Karari: Shortly after reciting `Bismillah al-Rahman al-Rahim` from the Holy Quran, hundreds of students at a madrassa here fall in line for their first lesson of the day - yoga taught by a Hindu teacher.
Imdadul-Jamia-Uloom Madrassa in Karari town in Uttar Pradesh`s Kaushambi district has introduced yoga lessons for its 600-odd students.
"The main objective behind starting the yoga class is to make our students mentally and physically fit," Mohammad Imran, principal of the Islamic seminary, told IANS. Karari is some 250 km from Lucknow.
"Besides enabling the students to counter their physical and mental problems through yoga, our institution, we feel, is also giving a message of communal harmony," he said.
"Yoga is primarily considered an integral part of Hindu philosophy, but I personally believe there`s nothing wrong if you follow a practice from any other religion if it`s aimed at serving society and betterment of human beings," he added.
The madrassa, which came into existence in mid-1960s, started yoga sessions Dec 19.
"You can ask why we started so late...but you will agree that any decision that is related to religious matters takes time...to take such an initiative is not an easy task," he said.
"I don`t want to delve into the past during which we had to face stiff opposition from members of different communities for our decision to introduce yoga. At last, we managed to solicit support from people and the rest is before you," said Imran, alluding to the view expressed by many Muslim religious leaders in India and outside that yoga was unIslamic.
"Normally, yoga sessions are started with the recitation of `Om`, but as all the students in our seminary are Muslims it was decided that the students would say `Bismillah al-Rahman al-Rahim` before starting yoga sessions," he added.

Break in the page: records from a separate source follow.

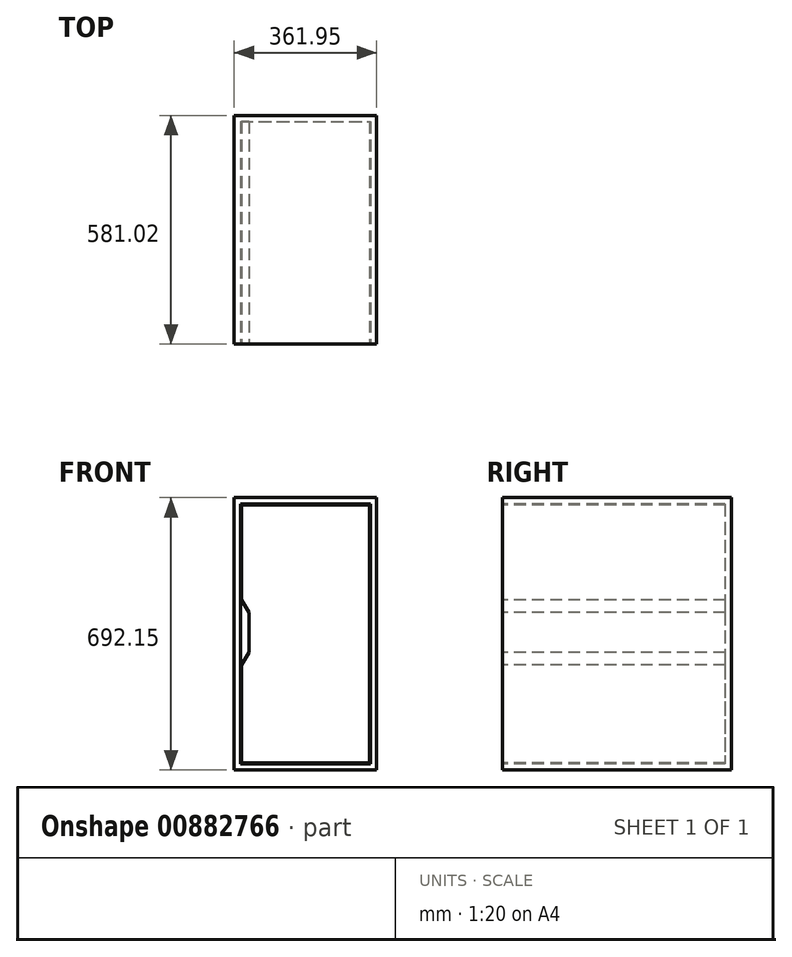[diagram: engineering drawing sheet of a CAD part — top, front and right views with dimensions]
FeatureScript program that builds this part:
annotation { "Feature Type Name" : "Feature", "Feature Type Description" : "" }
export const myFeature = defineFeature(function(context is Context, id is Id, definition is map)
    precondition{}
    {
        {
            var Q0;
            Q0=qCreatedBy(makeId("Front.planeOp"),FACE);
            var sketch = newSketch(context, id + "F0", { "sketchPlane" : qUnion([Q0])});
            skLineSegment(sketch, "E0.bottom", {"start": v(0, 0) * mm, "end": v(361.95, 0) * mm});
            skLineSegment(sketch, "E0.top", {"start": v(0, 692.15) * mm, "end": v(361.95, 692.15) * mm});
            skLineSegment(sketch, "E0.left", {"start": v(0, 0) * mm, "end": v(0, 692.15) * mm});
            skLineSegment(sketch, "E0.right", {"start": v(361.95, 0) * mm, "end": v(361.95, 692.15) * mm});
            skSolve(sketch);
        }
        {
            var Q0;
            Q0=qSketchRegion(id+"F0",true);
            extrude(context, id + "F1", {"entities" : qUnion([Q0]), "depth" : 581.02 * mm, "offsetDistance" : 25.4 * mm});
        }
        {
            var Q0;
            Q0=makeQuery(id+"F1.opExtrude","CAP_FACE",FACE,{"disambiguationData":[OSD([sQuery(id+"F0.wireOp",EDGE,"E0.bottom"),sQuery(id+"F0.wireOp",EDGE,"E0.top"),sQuery(id+"F0.wireOp",EDGE,"E0.left"),sQuery(id+"F0.wireOp",EDGE,"E0.right")])],"isStart":false});
            var sketch = newSketch(context, id + "F2", { "sketchPlane" : qUnion([Q0])});
            skLineSegment(sketch, "E1.bottom", {"start": v(15.87, 676.28) * mm, "end": v(346.08, 676.28) * mm});
            skLineSegment(sketch, "E1.top", {"start": v(15.88, 15.88) * mm, "end": v(346.08, 15.88) * mm});
            skLineSegment(sketch, "E1.left", {"start": v(15.87, 676.28) * mm, "end": v(15.88, 15.87) * mm});
            skLineSegment(sketch, "E1.right", {"start": v(346.08, 676.28) * mm, "end": v(346.08, 15.87) * mm});
            skSolve(sketch);
        }
        {
            var Q0;
            Q0=qSketchRegion(id+"F2",true);
            extrude(context, id + "F3", {"entities" : qUnion([Q0]), "operationType" : NewBodyOperationType.REMOVE, "oppositeDirection" : true, "depth" : 565.15 * mm, "offsetDistance" : 25.4 * mm});
        }
        {
            var Q0;
            Q0=makeQuery(id+"F1.opExtrude","CAP_FACE",FACE,{"disambiguationData":[OSD([sQuery(id+"F0.wireOp",EDGE,"E0.bottom"),sQuery(id+"F0.wireOp",EDGE,"E0.top"),sQuery(id+"F0.wireOp",EDGE,"E0.left"),sQuery(id+"F0.wireOp",EDGE,"E0.right")])],"isStart":false});
            var sketch = newSketch(context, id + "F4", { "sketchPlane" : qUnion([Q0])});
            skLineSegment(sketch, "E2.bottom", {"start": v(18.41, 673.74) * mm, "end": v(343.54, 673.74) * mm});
            skLineSegment(sketch, "E2.top", {"start": v(18.42, 18.42) * mm, "end": v(343.54, 18.42) * mm});
            skLineSegment(sketch, "E2.left", {"start": v(18.41, 673.74) * mm, "end": v(18.42, 18.42) * mm});
            skLineSegment(sketch, "E2.right", {"start": v(343.54, 673.74) * mm, "end": v(343.54, 18.42) * mm});
            skSolve(sketch);
        }
        {
            var Q0;
            Q0=makeQuery(id+"F4.imprint","IMPRINT",FACE,{"disambiguationData":[TD([[makeQuery(id+"F4.imprint","IMPRINT",EDGE,{"derivedFrom":sQuery(id+"F4.wireOp",EDGE,"E2.bottom")}),-1.0]])]});
            extrude(context, id + "F5", {"entities" : qUnion([Q0]), "operationType" : NewBodyOperationType.ADD, "oppositeDirection" : true, "depth" : 565.15 * mm, "offsetDistance" : 25.4 * mm});
        }
        {
            var Q0;
            Q0=makeQuery(id+"F5.opExtrude","CAP_FACE",FACE,{"disambiguationData":[OSD([sQuery(id+"F4.wireOp",EDGE,"E2.bottom"),sQuery(id+"F4.wireOp",EDGE,"E2.top"),sQuery(id+"F4.wireOp",EDGE,"E2.left"),sQuery(id+"F4.wireOp",EDGE,"E2.right")])],"isStart":true});
            var sketch = newSketch(context, id + "F6", { "sketchPlane" : qUnion([Q0])});
            skLineSegment(sketch, "E3", {"start": v(18.42, 431.8) * mm, "end": v(37.46, 400.05) * mm});
            skLineSegment(sketch, "E4", {"start": v(37.46, 400.05) * mm, "end": v(37.46, 298.45) * mm});
            skLineSegment(sketch, "E5", {"start": v(37.46, 298.45) * mm, "end": v(18.41, 266.7) * mm});
            skSolve(sketch);
        }
        {
            var Q0;
            {var subQ0=sQuery(id+"F6.wireOp",EDGE,"E3");Q0=makeQuery(id+"F6.imprint","IMPRINT",FACE,{"disambiguationData":[TD([[makeQuery(id+"F6.imprint","IMPRINT",EDGE,{"derivedFrom":subQ0}),-1.0]])]});}
            extrude(context, id + "F7", {"entities" : qUnion([Q0]), "operationType" : NewBodyOperationType.REMOVE, "oppositeDirection" : true, "depth" : 565.15 * mm, "offsetDistance" : 25.4 * mm});
        }
    });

Starting 6 a.m., a two-hour yoga session is organised in two slots daily at the seminary.
"We have not made it compulsory for students to attend yoga classes but we are getting a massive response from them. A majority of students are from classes equivalent to Class 8 to graduation," said yoga teacher Kuldeep Khare.
"Most of the yoga techniques being imparted to students are aimed at improving their concentration level and de-stress them so they can perform efficiently in whatever task they take up in daily lives," Khare told IANS.
Girls also attend the yoga class. "At present, only girls from junior classes are allowed to attend the yoga class," said Imran.
Locals have hailed the initiative taken by the seminary. "It`s good to see an Islamic seminary start yoga sessions like other schools. I believe the move adopted by the seminary will be followed by other Islamic schools in the state," said Chandrakesh Sahu, a retired teacher and resident of the Kokhraj area.
Airing similar views, Prajapalan, owner of a cloth shop in Manjhanpur, said, "In a way, the madrassa is propagating a message of communal harmony by making students learn yoga from a Hindu teacher."